#### Work item:
From the material below, copy every line in which the word "importance" occurs.
__________________________________________________
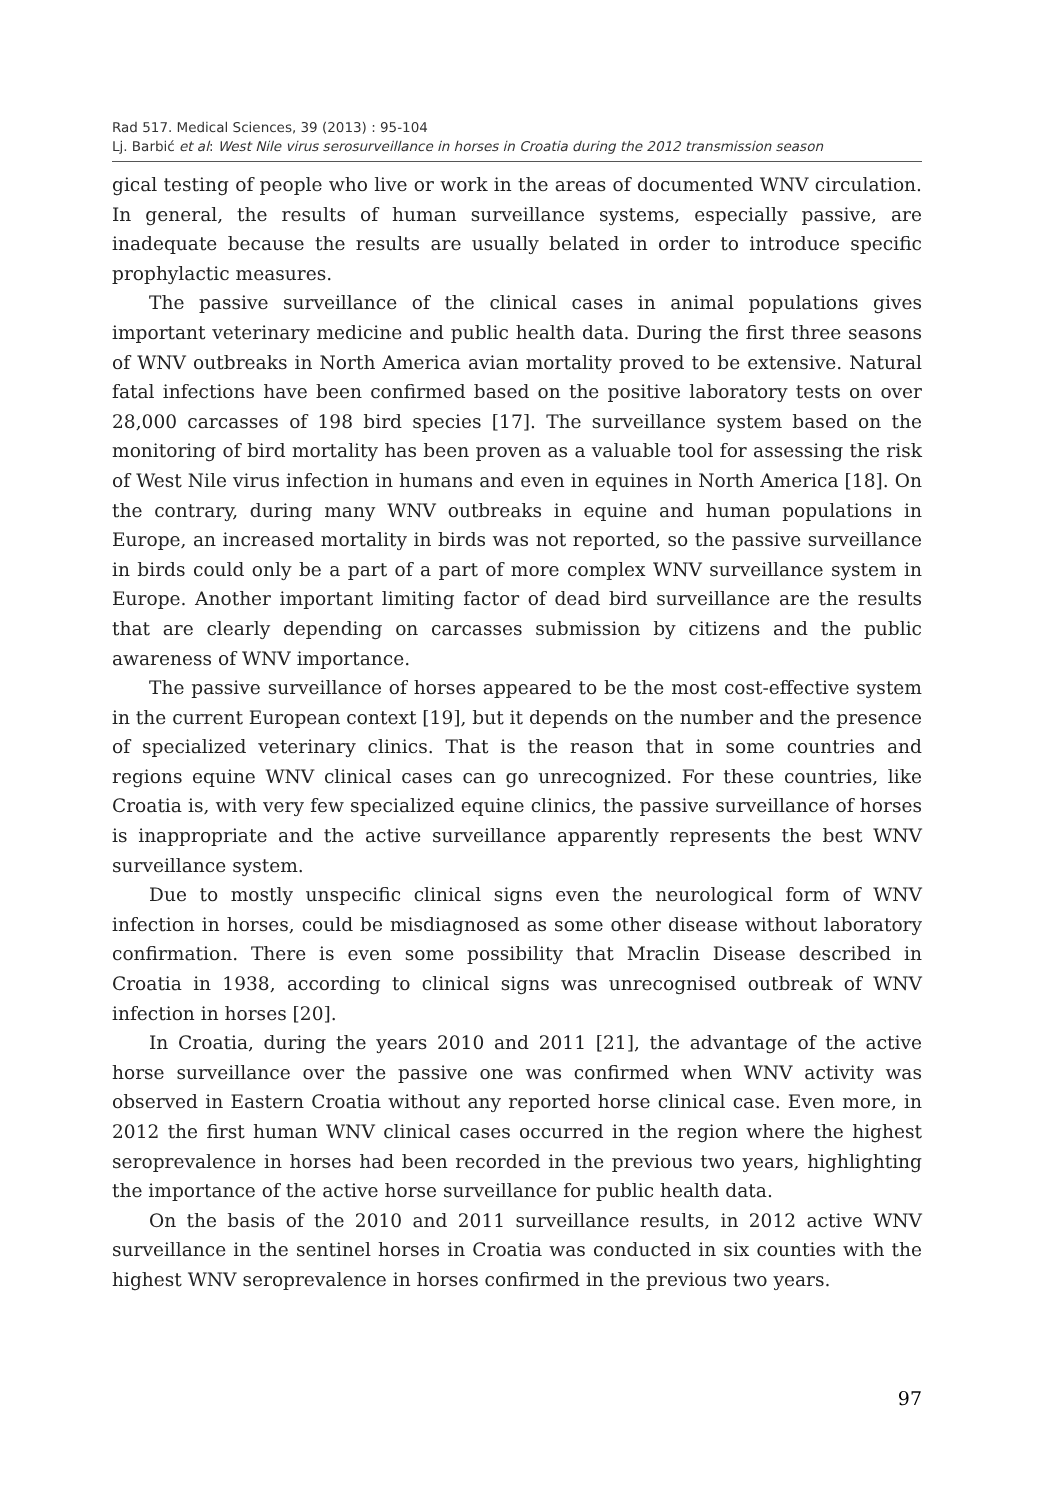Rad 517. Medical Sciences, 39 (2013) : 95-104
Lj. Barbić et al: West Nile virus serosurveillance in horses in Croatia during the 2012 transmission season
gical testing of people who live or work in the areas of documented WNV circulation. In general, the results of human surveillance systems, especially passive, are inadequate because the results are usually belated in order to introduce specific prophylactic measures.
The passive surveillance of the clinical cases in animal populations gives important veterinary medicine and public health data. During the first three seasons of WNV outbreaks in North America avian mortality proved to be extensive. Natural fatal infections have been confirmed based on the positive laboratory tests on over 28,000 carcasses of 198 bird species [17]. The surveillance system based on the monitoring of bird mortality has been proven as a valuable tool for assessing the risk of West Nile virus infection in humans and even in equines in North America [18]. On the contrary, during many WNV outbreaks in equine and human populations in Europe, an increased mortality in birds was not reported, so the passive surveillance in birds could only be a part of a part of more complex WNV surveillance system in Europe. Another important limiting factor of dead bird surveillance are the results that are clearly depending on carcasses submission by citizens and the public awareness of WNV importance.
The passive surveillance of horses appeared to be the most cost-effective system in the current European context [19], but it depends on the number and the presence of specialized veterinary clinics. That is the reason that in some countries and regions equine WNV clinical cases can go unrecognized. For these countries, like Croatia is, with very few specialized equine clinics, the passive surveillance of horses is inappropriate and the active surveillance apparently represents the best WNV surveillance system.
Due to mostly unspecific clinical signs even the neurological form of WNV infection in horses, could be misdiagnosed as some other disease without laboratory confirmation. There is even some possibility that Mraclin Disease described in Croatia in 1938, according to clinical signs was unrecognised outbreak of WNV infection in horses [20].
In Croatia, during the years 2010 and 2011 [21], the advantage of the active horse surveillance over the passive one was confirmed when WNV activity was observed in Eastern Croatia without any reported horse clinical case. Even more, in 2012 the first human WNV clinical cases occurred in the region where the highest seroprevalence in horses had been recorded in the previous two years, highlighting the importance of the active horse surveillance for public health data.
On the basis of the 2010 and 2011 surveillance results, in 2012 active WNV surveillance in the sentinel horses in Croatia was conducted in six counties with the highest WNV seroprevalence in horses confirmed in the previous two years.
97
__________________________________________________
#### Result of the exercise:
The passive surveillance of the clinical cases in animal populations gives important veterinary medicine and public health data. During the first three seasons of WNV outbreaks in North America avian mortality proved to be extensive. Natural fatal infections have been confirmed based on the positive laboratory tests on over 28,000 carcasses of 198 bird species [17]. The surveillance system based on the monitoring of bird mortality has been proven as a valuable tool for assessing the risk of West Nile virus infection in humans and even in equines in North America [18]. On the contrary, during many WNV outbreaks in equine and human populations in Europe, an increased mortality in birds was not reported, so the passive surveillance in birds could only be a part of a part of more complex WNV surveillance system in Europe. Another important limiting factor of dead bird surveillance are the results that are clearly depending on carcasses submission by citizens and the public awareness of WNV importance.
In Croatia, during the years 2010 and 2011 [21], the advantage of the active horse surveillance over the passive one was confirmed when WNV activity was observed in Eastern Croatia without any reported horse clinical case. Even more, in 2012 the first human WNV clinical cases occurred in the region where the highest seroprevalence in horses had been recorded in the previous two years, highlighting the importance of the active horse surveillance for public health data.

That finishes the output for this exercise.